--- Work request 1 ---
For the church camp account below, decide whether each statement agrees with it: (a) the narrator rode to camp on the bus from the church; (b) Canteen time took place at 3:30; (c) the narrator passed the swim-across-the-lake class. Answer each with yes or no and quote the deciding words.
--- Work request 2 ---
Carry the church camp account below forward from its final sentence, keeping its voice and manner.

(Supplied text)

Happy Campers

Someone was talking like Mickey Mouse over the camp office P.A.

Friday, July 30, 1976: I’m attending a church camp in Motley, Minnesota—Camp Shamineau—sponsored through our congregation’s youth group.

That year was one of the last I’d be able to attend, since I’d be a high school junior in the fall, and the camp served mostly younger kids. But it was a highlight of my summers, actually. I liked meeting new kids from other neighborhoods. I liked getting away from busboyhood for a week. And I’m pretty sure the ’rents didn’t mind the break either.

The previous Sunday, July 25, I’d missed the camp-bound bus from the church, so I walked home. My church pal Loren finally pulled up in his maroon Volkswagen Bug, so I hopped in with my sleeping bag and duffle and we headed north.

With us was Loren’s long-blonde-haired girlfriend Sherri Erickson, who was in my class. Loren was a year older than us. Sherri was shy and didn’t say much on the drive north.

At the camp, we parked the car and got our cabin assignments. Loren and I were in the Ottawa cabin with ten other guys: Joe, Biya (Brian), Kurt, Kent, Kevin Dahl, Eric, Bruce, Rick, Russ, Duane Anderson, and our counselor for that year, some guy named Steve Taylor.

After we arrived, we dragged our sleeping bags up to the knotty-wood cabins. It started to rain. I lay awake listening to the rain all night, wondering what the week ahead would hold.

***

We had a schedule: 8 a.m., wake up; 9:00, devotions around the flagpole; 9:15, breakfast in the dining hall; at 10 bells, skills classes (that year I signed up for two, Skin Diving and a long-distance swim-across-the-lake class called “I Swam Sham.” I’ll just cut to the chase: I failed Swam Sham); afternoon Bible hour at the main chapel with Pastor Lloyd; 1:30 p.m., lunch back in the dining hall; 2:30 to 6:00, free-time activities like Polish softball, water polo or volleyball.

One of the favorites was 3:30 Canteen time. The “flap-window” of the cabin near the main building opened up and we could purchase candy, snacks and little 10-ounce bottles of Coke, spoiling our appetites in time for the 6:15 supper bell.

There was an evening service at the chapel, followed by something fun such as a melodrama or skit performed by the campers or staff.

It all sounds so quaint now, but it was actually a self-defining time for me. I wasn’t always hanging with my fellow campers. I walked a lot, dozed in the woods, hung out down by the beach and watched the sunlight sparkle off the waves on the lake.

(End Supplied text)
(Given records)

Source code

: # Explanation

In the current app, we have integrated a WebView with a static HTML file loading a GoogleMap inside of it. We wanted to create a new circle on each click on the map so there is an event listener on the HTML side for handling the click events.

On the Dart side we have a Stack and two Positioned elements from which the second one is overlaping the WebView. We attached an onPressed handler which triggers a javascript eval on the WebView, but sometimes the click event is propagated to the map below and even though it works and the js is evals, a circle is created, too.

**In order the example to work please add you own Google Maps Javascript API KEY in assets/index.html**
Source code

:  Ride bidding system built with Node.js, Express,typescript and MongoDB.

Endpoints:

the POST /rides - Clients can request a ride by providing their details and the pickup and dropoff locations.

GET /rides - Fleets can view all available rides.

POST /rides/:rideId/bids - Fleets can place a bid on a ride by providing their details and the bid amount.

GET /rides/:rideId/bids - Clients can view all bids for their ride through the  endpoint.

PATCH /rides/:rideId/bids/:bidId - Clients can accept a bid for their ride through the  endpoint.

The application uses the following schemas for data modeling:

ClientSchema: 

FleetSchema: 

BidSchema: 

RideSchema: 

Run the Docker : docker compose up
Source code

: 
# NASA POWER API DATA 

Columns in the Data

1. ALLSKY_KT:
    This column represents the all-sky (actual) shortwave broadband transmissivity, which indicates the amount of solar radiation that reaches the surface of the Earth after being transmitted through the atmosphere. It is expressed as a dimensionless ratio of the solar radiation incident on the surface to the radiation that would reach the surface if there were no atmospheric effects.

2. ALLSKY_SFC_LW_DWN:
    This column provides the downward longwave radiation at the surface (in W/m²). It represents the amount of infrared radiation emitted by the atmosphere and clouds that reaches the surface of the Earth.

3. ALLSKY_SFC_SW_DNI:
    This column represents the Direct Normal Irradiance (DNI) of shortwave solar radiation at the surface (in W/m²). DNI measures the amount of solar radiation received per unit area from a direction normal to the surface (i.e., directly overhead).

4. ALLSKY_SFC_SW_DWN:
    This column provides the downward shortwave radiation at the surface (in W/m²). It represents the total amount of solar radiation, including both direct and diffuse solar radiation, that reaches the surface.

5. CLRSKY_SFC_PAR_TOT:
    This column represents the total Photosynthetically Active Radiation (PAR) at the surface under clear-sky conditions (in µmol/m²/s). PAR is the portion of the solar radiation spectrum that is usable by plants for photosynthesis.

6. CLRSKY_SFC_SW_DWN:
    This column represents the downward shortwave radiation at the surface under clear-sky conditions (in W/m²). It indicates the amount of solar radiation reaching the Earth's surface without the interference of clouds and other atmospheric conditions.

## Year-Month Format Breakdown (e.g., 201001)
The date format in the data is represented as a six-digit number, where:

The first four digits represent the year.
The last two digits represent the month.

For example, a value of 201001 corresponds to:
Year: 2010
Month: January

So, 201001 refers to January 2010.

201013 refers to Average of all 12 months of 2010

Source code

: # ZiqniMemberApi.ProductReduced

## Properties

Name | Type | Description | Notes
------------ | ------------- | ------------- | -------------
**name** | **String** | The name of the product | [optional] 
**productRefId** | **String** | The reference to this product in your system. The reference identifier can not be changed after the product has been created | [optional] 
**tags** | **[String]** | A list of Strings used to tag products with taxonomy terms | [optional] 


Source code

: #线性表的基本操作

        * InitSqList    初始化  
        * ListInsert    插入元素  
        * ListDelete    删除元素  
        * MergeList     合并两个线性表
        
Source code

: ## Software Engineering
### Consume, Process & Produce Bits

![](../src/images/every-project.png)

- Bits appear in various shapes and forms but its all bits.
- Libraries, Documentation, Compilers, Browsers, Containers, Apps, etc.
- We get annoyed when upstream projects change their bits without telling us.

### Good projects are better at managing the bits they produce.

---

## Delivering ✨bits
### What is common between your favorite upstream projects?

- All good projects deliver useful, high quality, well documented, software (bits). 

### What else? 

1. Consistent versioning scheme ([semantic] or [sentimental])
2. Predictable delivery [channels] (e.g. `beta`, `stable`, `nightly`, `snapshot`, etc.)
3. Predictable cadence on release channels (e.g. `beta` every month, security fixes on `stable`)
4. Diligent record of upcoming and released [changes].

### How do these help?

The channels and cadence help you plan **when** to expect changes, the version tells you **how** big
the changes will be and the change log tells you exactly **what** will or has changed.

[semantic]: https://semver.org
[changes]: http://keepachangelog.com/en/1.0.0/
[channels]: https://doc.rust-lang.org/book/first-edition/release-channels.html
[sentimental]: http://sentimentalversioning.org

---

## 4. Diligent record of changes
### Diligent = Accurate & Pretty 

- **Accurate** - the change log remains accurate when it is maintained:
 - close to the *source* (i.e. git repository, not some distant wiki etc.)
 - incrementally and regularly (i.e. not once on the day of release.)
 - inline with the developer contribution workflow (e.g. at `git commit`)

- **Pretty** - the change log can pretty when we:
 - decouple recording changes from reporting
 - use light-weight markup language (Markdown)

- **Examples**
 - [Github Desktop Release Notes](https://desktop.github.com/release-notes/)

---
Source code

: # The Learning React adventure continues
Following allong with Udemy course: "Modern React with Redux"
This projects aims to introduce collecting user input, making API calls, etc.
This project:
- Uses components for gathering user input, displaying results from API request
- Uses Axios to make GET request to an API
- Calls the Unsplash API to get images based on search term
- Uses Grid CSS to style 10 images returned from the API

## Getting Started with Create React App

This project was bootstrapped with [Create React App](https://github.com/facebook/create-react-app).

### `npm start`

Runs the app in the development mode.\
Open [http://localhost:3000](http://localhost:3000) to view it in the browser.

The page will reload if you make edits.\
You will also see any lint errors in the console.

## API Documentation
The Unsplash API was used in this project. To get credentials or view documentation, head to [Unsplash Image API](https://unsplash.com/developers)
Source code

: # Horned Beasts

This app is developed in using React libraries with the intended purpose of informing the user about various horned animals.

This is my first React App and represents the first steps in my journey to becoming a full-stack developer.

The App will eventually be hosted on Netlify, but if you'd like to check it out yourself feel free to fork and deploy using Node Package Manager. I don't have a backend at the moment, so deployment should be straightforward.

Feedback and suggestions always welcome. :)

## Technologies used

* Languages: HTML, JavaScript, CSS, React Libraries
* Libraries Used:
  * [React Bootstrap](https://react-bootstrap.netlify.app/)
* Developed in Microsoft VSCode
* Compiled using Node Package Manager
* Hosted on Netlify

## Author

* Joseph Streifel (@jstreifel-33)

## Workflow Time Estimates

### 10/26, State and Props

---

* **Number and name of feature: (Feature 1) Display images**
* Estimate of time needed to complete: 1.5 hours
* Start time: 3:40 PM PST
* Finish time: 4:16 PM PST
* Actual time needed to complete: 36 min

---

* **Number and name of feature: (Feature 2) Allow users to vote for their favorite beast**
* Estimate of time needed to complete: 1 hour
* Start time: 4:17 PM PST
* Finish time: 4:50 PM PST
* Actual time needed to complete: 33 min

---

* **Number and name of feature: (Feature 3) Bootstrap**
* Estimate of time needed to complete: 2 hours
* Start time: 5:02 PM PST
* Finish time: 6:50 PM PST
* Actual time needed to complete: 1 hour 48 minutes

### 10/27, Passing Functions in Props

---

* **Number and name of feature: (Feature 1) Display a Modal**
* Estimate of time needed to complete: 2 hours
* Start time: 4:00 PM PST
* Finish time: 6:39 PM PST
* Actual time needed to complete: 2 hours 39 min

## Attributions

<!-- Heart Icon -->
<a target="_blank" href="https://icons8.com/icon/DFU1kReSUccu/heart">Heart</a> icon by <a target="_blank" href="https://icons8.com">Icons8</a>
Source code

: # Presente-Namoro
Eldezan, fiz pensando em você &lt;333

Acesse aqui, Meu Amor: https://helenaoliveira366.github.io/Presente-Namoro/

(End Given records)

--- Reply 1 ---
(a) No: "I’d missed the camp-bound bus from the church, so I walked home."
(b) Yes: "One of the favorites was 3:30 Canteen time."
(c) No: "I failed Swam Sham"

--- Reply 2 ---
***

Then there were the girls.

On Tuesday night, the guys from Ottawa cabin stole the girls’ bathing suits from their clothesline and put them in another boys’ cabin, Kickapoo, after they’d won all the day’s activities.

The next day I wrote in the diary, “There’s kind of a cute girl in Sioux Lake that I’d like to get to know, named Jill, but I don’t know. There’s a lot of girls I’d like to get to know better.”

While it wasn’t Jill, there was another girl, Lisa Tepley, who always hung around Loren when he played Elton John songs, like “Levon” or “Tiny Dancer,” on the dining hall piano. I first mention her in the Thursday, July 29 entry. Lisa was a pretty, thoughtful and trenchant brunette from Crystal, Minnesota. We connected immediately.

By Thursday couples had formed: Biya went out with Karen, Joe hung with “some Mary.” The big night was Friday’s week-concluding banquet and talent show in the dining hall. Everyone planned to bring a date. Lisa and I went together. The staff served us roast beef, and “John Priestly & the Scribes” sang “Teenager in Love” a capella. Meanwhile, Loren came down with the ’flu and was bunk-ridden back at the cabin.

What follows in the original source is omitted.